Record set START
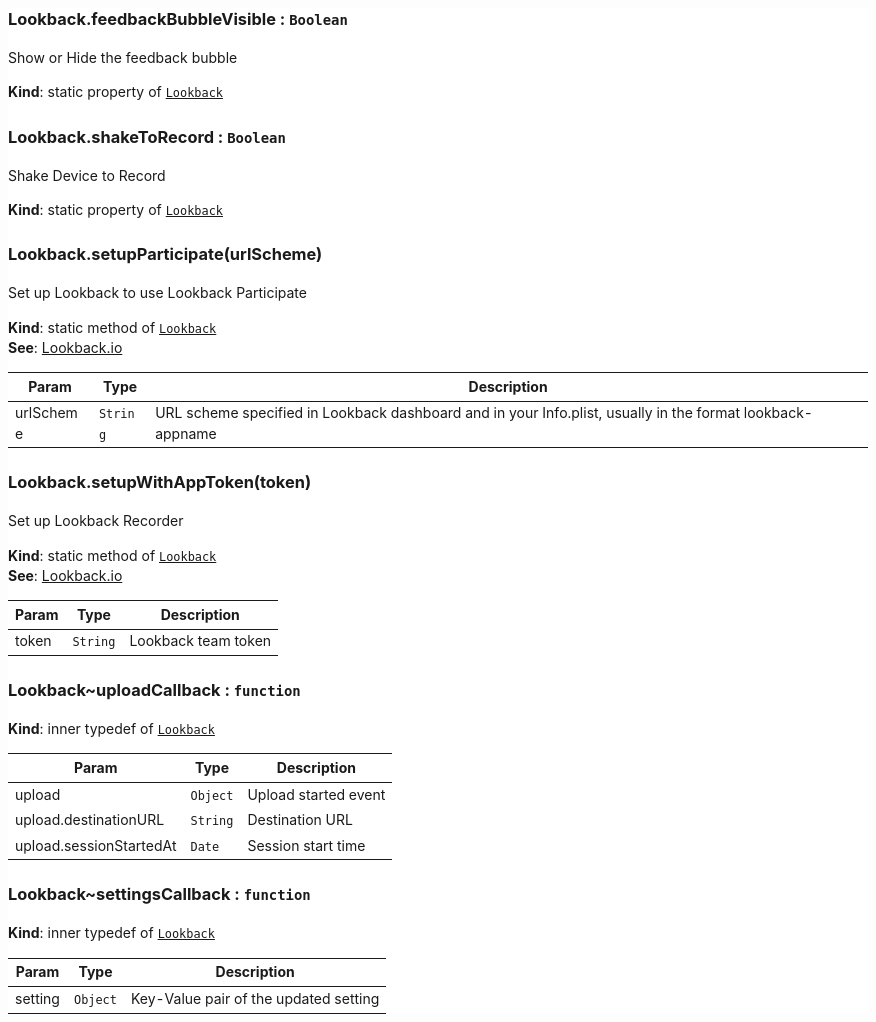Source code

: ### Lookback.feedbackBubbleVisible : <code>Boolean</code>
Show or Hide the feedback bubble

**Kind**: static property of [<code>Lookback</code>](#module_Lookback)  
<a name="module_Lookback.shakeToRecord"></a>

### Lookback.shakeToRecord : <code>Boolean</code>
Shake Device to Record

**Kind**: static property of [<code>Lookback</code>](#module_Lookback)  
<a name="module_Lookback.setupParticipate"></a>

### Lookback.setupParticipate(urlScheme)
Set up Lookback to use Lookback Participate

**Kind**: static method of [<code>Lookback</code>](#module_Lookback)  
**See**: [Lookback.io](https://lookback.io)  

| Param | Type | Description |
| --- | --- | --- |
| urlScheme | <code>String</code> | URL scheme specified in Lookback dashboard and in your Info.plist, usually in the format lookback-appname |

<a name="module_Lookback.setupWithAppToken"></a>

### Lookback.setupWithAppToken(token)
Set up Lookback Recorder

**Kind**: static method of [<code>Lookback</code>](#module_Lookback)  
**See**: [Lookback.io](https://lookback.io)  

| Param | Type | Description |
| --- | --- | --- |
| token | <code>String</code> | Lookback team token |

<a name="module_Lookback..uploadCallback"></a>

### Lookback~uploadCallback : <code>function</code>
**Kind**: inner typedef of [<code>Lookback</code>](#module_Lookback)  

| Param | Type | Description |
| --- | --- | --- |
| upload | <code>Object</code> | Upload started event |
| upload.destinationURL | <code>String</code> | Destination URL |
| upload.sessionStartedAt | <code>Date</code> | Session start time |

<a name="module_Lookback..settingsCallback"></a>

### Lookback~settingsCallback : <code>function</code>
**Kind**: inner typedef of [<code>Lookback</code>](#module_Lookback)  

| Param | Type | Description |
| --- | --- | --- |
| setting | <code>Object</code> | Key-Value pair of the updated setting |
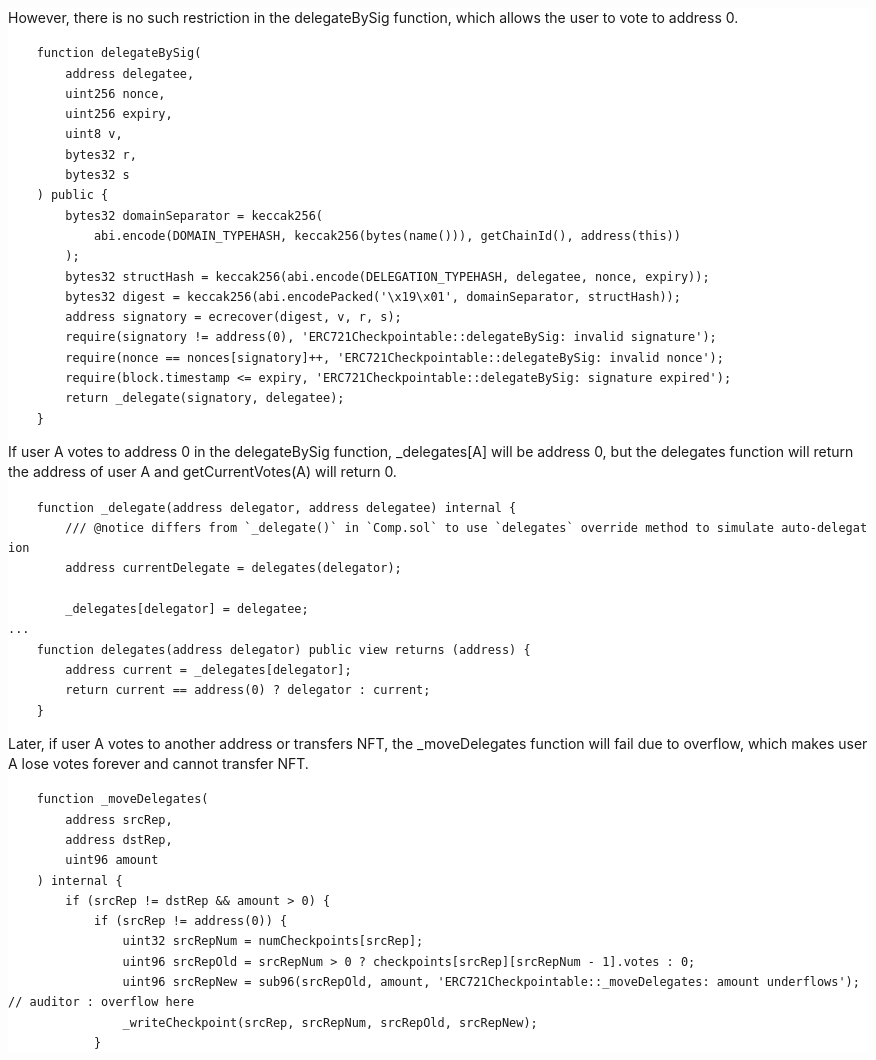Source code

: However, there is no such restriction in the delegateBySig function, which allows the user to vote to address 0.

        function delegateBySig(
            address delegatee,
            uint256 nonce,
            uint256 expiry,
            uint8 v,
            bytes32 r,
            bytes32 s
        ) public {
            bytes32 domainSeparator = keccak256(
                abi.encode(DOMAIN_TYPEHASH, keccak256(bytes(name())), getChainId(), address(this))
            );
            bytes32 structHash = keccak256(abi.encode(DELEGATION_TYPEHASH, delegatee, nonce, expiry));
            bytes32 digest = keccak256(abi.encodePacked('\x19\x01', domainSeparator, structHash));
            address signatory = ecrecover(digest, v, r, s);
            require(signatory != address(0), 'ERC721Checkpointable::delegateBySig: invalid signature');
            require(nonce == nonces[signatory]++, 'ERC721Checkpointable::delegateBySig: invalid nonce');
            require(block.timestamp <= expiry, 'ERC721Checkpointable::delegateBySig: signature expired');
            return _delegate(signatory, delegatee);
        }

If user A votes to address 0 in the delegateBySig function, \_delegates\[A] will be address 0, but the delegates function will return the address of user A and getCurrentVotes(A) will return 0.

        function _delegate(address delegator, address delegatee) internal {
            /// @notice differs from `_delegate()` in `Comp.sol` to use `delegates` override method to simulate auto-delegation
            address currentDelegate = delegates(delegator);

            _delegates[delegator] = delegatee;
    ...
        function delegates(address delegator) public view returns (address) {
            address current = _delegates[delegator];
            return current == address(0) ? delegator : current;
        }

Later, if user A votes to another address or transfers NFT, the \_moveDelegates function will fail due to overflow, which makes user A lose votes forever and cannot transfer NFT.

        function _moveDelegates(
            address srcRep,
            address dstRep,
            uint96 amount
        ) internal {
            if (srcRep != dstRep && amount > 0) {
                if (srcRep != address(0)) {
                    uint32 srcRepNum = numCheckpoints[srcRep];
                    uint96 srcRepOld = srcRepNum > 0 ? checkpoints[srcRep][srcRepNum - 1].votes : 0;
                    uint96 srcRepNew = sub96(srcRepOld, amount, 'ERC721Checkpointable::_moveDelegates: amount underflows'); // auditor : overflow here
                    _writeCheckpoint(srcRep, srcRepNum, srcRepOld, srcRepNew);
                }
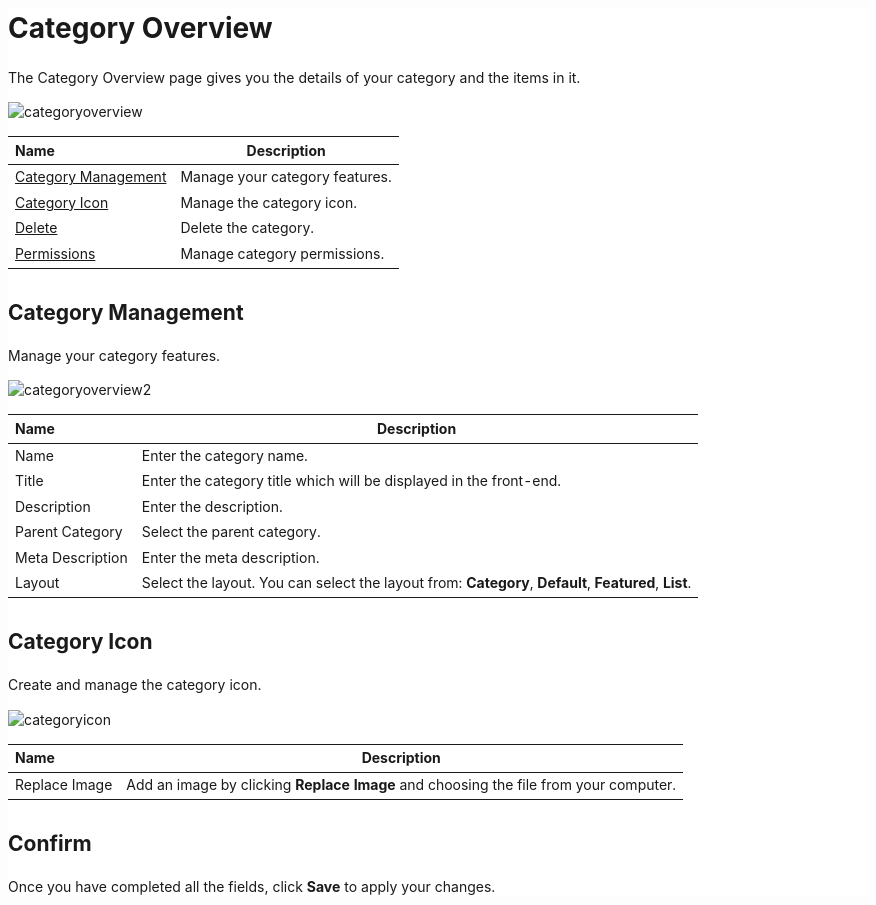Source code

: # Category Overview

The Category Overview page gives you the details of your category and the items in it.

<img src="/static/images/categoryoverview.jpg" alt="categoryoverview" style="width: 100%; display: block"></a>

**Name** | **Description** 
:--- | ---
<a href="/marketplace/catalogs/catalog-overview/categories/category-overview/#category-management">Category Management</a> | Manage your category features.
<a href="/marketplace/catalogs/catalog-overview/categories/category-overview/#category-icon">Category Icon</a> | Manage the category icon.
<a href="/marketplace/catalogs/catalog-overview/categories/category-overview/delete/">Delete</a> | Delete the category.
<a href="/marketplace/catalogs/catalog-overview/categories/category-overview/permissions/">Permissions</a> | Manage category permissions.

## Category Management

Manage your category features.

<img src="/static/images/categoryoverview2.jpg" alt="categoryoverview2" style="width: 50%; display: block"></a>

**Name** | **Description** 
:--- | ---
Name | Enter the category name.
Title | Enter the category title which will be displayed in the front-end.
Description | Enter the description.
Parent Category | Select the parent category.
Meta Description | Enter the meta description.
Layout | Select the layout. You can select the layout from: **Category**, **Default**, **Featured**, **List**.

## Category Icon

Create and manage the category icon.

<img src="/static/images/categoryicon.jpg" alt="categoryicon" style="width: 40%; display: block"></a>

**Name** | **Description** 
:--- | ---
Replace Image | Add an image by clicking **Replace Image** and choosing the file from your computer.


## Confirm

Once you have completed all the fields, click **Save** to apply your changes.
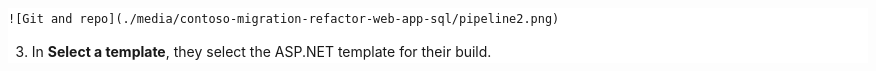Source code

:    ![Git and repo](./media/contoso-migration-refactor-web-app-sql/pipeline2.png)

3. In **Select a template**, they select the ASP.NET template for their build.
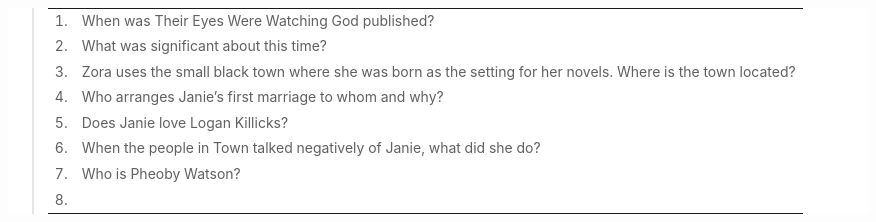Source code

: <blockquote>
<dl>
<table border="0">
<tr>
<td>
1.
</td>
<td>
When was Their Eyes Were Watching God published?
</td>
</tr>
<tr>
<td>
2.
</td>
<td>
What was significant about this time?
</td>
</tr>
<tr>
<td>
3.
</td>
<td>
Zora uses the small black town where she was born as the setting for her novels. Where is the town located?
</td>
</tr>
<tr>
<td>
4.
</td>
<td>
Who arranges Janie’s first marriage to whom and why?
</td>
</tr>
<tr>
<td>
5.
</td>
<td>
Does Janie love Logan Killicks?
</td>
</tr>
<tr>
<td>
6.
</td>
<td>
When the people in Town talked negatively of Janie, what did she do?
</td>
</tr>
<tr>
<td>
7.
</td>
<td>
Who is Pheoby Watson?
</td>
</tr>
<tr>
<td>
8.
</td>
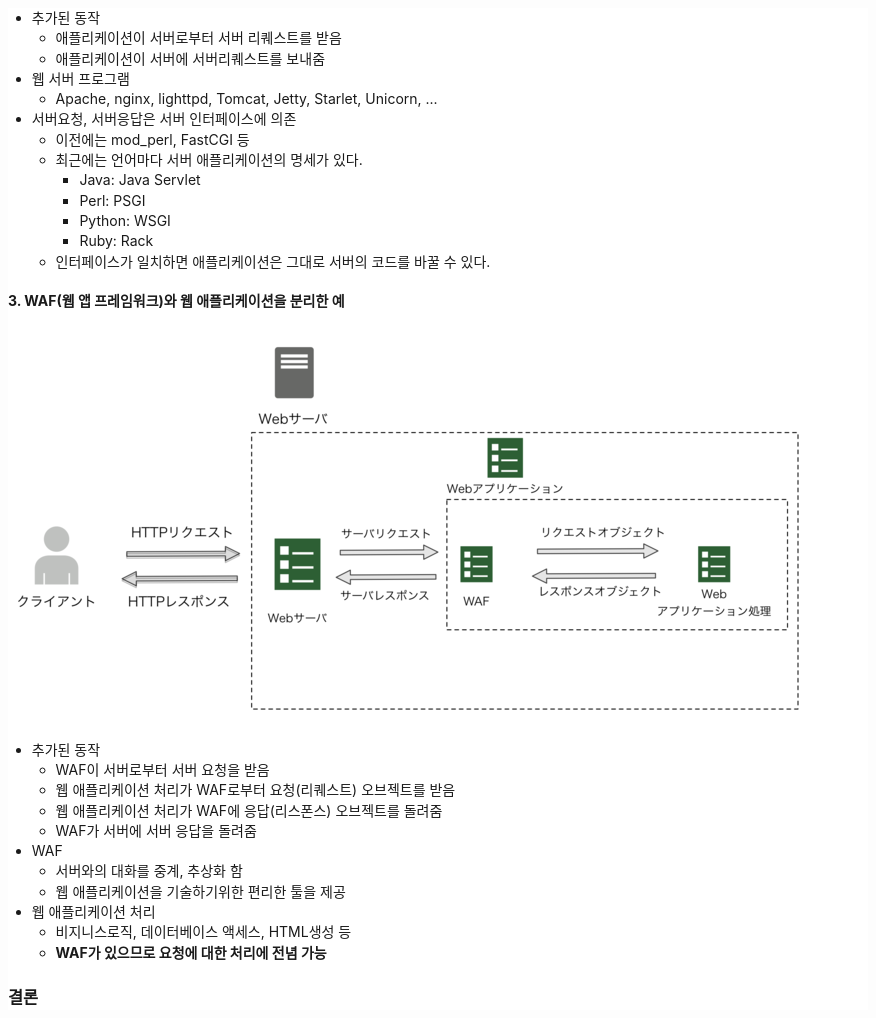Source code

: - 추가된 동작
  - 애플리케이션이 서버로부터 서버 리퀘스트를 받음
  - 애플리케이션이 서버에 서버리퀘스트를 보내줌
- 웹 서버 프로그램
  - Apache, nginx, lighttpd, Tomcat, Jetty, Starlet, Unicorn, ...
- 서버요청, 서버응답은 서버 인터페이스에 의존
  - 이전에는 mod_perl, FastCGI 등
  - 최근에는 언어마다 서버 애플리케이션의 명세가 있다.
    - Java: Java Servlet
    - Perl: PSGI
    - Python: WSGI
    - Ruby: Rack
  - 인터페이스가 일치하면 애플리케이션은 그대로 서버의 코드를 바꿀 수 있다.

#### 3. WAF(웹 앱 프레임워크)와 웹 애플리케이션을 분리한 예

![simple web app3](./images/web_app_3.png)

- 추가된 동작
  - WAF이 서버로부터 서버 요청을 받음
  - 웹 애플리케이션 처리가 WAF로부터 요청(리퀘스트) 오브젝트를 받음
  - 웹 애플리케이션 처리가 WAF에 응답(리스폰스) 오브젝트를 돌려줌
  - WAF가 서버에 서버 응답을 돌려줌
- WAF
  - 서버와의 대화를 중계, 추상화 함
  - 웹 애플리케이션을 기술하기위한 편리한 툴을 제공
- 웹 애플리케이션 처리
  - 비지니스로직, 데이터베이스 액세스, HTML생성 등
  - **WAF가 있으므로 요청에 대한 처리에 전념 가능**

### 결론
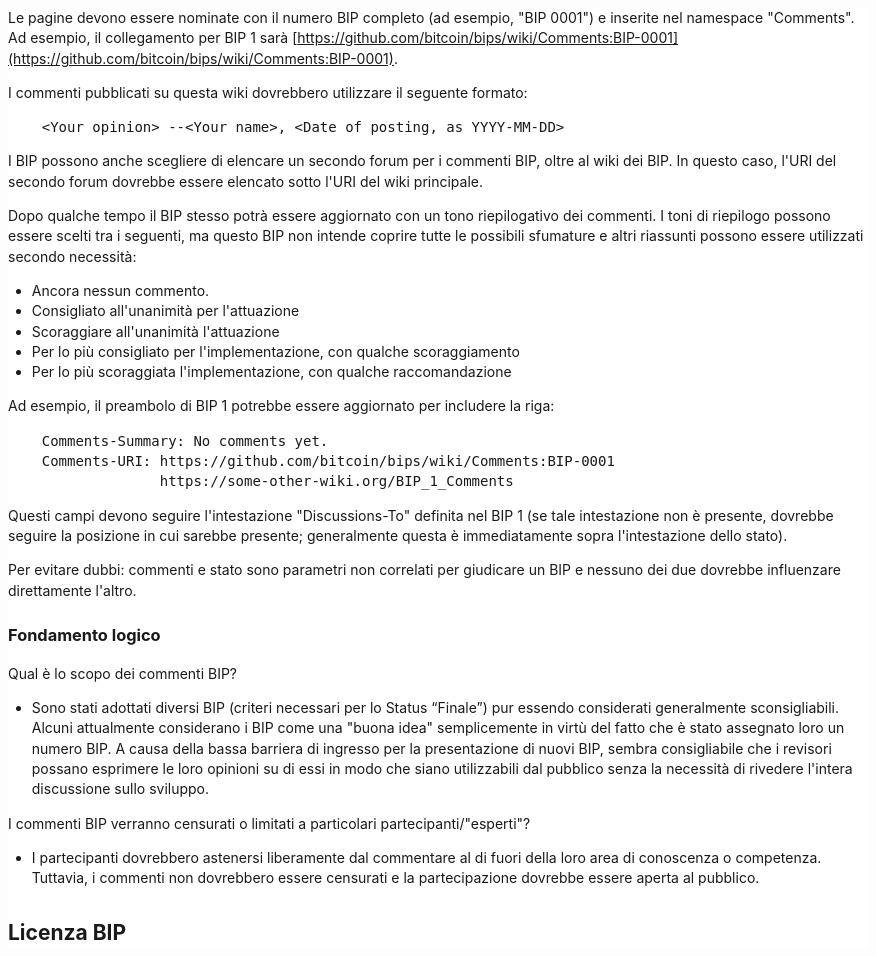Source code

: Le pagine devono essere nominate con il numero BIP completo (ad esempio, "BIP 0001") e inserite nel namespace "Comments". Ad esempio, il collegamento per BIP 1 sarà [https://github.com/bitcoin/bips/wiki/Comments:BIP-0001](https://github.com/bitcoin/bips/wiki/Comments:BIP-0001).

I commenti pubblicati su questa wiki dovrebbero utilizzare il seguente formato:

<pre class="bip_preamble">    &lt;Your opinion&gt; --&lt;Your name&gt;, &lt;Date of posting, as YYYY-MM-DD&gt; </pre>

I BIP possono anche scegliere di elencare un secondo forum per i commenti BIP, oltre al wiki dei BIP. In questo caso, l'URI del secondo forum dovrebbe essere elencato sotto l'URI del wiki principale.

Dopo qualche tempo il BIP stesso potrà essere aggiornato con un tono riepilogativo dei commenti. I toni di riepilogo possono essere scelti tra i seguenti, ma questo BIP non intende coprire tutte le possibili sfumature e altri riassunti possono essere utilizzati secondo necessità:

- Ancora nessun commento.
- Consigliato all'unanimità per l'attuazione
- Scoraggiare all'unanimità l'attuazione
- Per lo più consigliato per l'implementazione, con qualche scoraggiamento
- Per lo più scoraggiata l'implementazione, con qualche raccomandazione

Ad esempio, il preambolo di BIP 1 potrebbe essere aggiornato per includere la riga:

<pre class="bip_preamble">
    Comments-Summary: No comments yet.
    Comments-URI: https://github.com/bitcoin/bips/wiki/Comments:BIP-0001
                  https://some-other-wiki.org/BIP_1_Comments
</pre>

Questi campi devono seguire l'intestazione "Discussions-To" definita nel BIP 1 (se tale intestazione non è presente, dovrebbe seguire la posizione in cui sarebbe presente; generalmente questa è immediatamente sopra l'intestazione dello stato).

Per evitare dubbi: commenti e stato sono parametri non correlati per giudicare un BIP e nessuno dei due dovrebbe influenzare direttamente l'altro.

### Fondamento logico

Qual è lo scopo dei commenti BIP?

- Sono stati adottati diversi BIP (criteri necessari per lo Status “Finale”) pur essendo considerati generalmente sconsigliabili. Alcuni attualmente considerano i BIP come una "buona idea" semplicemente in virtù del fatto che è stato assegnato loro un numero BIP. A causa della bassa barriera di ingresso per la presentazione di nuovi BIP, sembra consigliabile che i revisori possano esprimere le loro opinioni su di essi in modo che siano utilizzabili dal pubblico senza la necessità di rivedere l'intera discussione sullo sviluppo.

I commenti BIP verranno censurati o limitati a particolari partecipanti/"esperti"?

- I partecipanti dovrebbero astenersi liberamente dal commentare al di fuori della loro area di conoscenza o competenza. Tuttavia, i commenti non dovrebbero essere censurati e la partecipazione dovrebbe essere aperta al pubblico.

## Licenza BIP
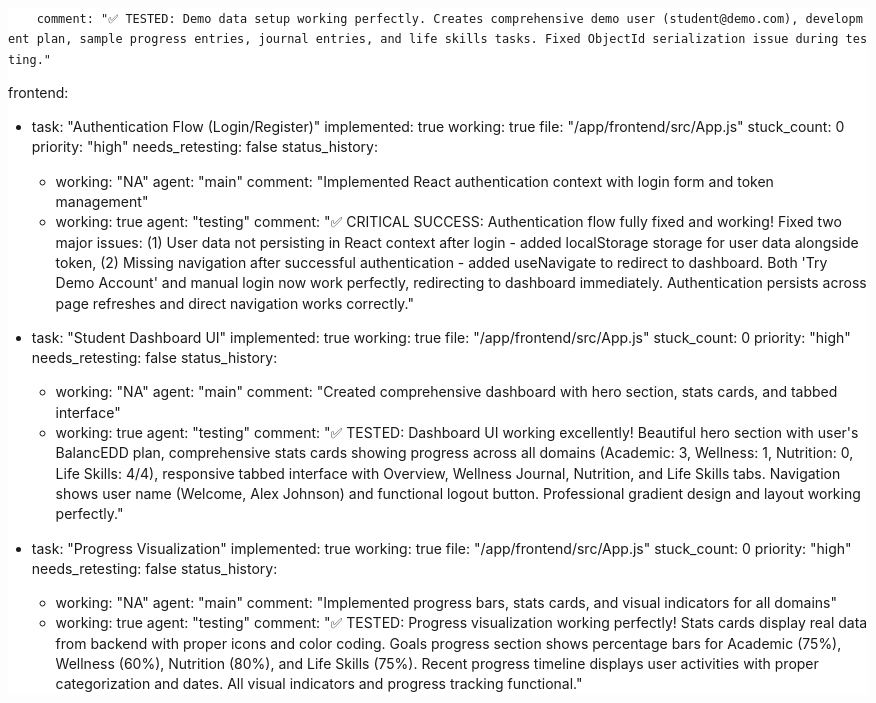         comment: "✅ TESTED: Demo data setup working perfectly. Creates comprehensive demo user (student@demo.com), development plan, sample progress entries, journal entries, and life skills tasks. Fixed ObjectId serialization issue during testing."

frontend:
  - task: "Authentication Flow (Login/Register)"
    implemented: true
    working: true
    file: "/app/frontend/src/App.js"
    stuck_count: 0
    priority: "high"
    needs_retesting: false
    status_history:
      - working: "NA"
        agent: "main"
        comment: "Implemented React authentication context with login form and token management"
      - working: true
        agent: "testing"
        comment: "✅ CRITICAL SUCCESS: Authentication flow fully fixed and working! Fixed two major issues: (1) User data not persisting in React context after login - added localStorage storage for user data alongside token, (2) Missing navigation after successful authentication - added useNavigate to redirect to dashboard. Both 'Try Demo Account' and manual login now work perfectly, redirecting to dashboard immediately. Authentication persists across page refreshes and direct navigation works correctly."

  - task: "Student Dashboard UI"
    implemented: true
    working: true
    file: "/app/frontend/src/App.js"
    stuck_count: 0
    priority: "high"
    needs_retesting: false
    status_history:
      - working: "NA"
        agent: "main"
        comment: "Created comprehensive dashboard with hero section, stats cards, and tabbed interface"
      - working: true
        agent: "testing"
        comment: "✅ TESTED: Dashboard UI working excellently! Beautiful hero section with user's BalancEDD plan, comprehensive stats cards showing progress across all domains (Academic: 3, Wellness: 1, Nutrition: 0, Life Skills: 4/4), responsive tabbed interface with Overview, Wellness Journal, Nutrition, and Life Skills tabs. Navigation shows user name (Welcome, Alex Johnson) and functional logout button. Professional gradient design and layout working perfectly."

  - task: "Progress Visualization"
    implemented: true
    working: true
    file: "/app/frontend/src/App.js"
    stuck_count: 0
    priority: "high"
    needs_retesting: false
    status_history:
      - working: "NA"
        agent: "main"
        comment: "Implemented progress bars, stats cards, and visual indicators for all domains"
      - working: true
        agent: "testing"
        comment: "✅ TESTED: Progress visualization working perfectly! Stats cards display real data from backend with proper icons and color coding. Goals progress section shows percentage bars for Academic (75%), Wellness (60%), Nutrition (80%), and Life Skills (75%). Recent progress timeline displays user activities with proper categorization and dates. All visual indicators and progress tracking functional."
Record set END
What the task asks: Among the lines above, please find those with "String" and copy them.

Output for this exercise:
| urlScheme | <code>String</code> | URL scheme specified in Lookback dashboard and in your Info.plist, usually in the format lookback-appname |
| token | <code>String</code> | Lookback team token |
| upload.destinationURL | <code>String</code> | Destination URL |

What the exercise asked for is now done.